Lutoslawski's Mi-parti began proceedings. Dating from 1976, the work was to an extent inspired by John Cage. For a composer as concerned with the minutiae of detail as Lutoslawski, letting go the reins in terms of Cage-style improvisation where more-or-less anything goes, seemed pretty unlikely. And unlikely it was: the players are allowed to play in tempi of their choice but the fragments are determined by Lutoslawski. Thus the overall sound is not so much free but a re-iteration of distinctly Lutoslawskian-type material. And indeed the composer comments: "[I have] no wish to surrender even the smallest part of my claim to authorship of even the smallest passage of the music which I have written."

So, Communist-controlled ideology attempting to embrace American-style freedom? Well, a British orchestra came up with a wholly convincing performance of this cool, French-coloured work.
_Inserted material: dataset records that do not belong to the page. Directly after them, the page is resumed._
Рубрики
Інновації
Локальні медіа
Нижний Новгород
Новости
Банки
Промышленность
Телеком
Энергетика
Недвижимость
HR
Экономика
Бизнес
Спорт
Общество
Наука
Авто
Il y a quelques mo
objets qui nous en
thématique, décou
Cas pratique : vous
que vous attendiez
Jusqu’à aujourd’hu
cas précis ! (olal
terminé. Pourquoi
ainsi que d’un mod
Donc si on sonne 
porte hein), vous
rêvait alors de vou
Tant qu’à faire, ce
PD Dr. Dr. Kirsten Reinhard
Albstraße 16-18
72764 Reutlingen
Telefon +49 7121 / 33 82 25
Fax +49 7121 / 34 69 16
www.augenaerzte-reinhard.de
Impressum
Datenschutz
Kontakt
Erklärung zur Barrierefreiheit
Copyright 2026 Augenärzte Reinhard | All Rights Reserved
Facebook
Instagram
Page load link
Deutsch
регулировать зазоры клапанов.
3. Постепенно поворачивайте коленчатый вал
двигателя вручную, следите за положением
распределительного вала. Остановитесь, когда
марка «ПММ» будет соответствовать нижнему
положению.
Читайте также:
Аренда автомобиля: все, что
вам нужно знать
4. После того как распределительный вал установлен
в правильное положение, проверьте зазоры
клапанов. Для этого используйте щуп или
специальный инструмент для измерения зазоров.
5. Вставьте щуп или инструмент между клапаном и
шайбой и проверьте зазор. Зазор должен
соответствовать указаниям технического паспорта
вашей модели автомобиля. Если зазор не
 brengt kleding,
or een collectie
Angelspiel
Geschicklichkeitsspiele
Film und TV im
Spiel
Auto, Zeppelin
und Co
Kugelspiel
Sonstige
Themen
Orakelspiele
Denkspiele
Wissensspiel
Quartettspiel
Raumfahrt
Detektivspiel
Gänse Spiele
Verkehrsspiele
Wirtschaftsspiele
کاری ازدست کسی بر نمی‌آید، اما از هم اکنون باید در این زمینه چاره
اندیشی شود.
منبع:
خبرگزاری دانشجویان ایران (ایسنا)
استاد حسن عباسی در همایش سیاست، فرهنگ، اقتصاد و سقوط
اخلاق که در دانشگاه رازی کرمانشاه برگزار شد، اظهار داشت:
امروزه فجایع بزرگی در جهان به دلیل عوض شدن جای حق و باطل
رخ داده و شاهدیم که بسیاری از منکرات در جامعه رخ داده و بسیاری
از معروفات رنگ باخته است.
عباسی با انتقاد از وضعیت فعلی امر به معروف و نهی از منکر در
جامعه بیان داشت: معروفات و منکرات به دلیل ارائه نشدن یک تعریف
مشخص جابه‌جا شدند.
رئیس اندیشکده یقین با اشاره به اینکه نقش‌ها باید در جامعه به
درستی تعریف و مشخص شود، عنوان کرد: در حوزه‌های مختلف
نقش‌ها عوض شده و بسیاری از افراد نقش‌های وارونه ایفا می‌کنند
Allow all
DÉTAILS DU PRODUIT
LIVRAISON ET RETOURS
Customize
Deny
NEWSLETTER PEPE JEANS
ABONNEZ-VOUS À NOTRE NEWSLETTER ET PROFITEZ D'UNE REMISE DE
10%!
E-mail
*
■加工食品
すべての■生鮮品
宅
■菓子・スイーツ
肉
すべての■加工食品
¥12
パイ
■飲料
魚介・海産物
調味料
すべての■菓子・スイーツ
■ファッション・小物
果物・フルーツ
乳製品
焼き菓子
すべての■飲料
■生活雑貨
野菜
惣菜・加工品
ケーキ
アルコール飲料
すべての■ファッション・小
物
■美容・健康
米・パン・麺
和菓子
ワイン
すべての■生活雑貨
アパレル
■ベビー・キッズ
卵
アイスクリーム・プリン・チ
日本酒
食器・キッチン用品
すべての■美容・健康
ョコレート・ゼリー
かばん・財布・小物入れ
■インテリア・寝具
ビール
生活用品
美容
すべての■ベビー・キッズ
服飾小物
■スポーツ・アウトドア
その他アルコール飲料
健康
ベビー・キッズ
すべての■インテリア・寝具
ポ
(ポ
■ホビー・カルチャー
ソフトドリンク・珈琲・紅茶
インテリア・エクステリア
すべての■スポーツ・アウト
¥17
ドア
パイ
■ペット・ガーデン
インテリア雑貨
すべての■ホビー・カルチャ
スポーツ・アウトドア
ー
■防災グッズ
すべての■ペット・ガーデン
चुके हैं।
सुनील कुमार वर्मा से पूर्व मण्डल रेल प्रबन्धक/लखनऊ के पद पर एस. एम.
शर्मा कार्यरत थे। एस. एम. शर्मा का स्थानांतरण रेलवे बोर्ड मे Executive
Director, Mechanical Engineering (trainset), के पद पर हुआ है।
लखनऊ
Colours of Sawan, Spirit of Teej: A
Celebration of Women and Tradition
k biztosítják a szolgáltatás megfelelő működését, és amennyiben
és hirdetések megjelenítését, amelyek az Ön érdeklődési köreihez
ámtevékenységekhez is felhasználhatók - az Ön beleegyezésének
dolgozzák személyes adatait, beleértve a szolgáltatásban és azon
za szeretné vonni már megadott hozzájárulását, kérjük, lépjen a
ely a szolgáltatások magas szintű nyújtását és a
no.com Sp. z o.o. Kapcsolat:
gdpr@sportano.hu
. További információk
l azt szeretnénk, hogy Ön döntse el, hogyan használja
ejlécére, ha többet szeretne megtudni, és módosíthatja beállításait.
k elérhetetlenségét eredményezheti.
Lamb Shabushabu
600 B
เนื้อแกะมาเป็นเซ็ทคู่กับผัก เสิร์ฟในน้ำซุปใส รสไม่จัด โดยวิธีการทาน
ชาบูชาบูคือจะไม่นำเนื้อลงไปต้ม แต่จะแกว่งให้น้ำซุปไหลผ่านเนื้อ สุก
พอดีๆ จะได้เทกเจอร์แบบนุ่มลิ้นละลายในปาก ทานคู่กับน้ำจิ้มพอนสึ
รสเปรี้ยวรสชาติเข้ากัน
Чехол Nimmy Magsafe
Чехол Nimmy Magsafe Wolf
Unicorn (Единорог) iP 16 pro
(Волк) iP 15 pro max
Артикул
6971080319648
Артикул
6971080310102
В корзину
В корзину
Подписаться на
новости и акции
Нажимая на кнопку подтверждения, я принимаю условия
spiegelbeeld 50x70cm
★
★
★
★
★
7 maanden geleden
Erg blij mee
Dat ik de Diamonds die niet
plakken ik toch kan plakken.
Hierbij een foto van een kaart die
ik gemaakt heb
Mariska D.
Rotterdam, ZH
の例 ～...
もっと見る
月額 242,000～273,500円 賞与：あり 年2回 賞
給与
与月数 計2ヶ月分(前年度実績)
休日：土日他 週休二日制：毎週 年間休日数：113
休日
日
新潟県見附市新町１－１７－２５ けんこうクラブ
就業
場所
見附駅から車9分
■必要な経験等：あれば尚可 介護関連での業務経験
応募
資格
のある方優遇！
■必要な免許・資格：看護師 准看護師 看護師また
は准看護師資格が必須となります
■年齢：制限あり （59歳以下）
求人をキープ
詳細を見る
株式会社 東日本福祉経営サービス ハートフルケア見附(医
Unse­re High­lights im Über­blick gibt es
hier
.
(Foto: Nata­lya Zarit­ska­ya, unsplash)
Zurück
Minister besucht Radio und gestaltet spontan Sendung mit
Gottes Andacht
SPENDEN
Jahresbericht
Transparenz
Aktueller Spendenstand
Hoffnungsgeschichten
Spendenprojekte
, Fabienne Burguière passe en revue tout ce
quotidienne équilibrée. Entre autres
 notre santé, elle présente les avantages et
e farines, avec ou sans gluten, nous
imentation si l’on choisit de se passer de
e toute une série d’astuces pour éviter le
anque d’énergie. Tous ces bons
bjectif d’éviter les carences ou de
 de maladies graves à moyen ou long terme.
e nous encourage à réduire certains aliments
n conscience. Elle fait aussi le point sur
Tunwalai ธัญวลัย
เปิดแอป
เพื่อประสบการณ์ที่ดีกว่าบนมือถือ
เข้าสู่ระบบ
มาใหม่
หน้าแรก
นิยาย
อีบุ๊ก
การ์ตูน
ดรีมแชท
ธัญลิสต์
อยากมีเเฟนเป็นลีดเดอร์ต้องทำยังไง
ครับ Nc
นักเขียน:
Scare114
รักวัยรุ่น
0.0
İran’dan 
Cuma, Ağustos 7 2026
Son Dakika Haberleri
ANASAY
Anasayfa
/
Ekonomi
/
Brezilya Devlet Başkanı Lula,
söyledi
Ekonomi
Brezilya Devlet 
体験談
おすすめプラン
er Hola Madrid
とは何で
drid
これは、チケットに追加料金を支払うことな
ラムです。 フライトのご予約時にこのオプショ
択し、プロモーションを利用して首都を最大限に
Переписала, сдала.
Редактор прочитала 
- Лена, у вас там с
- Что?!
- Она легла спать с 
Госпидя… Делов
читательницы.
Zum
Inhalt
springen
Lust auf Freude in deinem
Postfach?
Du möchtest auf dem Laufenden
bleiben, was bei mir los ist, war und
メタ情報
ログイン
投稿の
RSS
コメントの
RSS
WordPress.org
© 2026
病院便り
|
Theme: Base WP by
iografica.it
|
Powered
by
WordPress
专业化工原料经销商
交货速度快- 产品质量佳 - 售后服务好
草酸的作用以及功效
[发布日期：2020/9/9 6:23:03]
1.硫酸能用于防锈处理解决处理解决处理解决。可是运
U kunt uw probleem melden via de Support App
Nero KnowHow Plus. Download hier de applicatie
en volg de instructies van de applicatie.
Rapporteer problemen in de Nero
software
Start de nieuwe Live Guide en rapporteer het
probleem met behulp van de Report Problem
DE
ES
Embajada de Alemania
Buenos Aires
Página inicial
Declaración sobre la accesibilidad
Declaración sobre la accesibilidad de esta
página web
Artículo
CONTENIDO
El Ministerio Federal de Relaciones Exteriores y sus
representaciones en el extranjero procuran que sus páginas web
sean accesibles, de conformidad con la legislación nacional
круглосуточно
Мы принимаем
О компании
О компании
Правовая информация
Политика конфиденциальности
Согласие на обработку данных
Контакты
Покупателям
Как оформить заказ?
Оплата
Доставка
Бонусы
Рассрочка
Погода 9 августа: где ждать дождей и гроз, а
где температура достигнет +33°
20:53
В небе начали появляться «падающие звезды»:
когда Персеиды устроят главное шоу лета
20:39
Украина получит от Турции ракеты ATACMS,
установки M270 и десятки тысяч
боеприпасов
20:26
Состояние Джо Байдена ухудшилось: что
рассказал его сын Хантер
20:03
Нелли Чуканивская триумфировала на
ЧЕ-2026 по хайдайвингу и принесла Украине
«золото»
Szymanowski's Violin Concerto No 2 was his last major work. This is a work inspired not by American chance methods but by the folk fiddling of the Tatra mountains. Its opening, with piano and keening clarinet does, however, suggest Gershwin.... In fact, the piece is full of exotic touches - side-drum and triangle - that tease the ear into misplacing the work's origin. The Greek soloist, Leonidas Kavakos, might not seem an obvious choice - this is Thomas Zehetmair territory - but the Szymanowski has something of the Finnish about it and Kavakos has recorded the original version of the Sibelius concerto with guess whom? Osma Vänskä. So a certain logic was evident. Kavakos is supremely gifted but remains worryingly disengaged. Where was the passion in the lyrical post-romantic Andantino? His playing of the cadenza revealed Szymanowski's delight in folk fiddling, although a full-throated Stradivarius was hardly the stuff of a Zakopane Mountain fiddle. Kavakos did warm up as the work went on and, "doing a Rossini" in the final bars, sent the audience wild.

But the prize of the evening was a beautiful Sibelius Symphony No 2. From the opening - strings surging, wind perky, brass brassy - this was an edgy, febrile performance. Vänskä kept things moving, carefully shaping the oddly constructed phrases but never losing sight of the bigger picture. Perhaps it does take a Finn to understand the deepest recesses of a Finn. If this was part of a beauty contest to land a new chief conductor for this orchestra, it was a resounding success.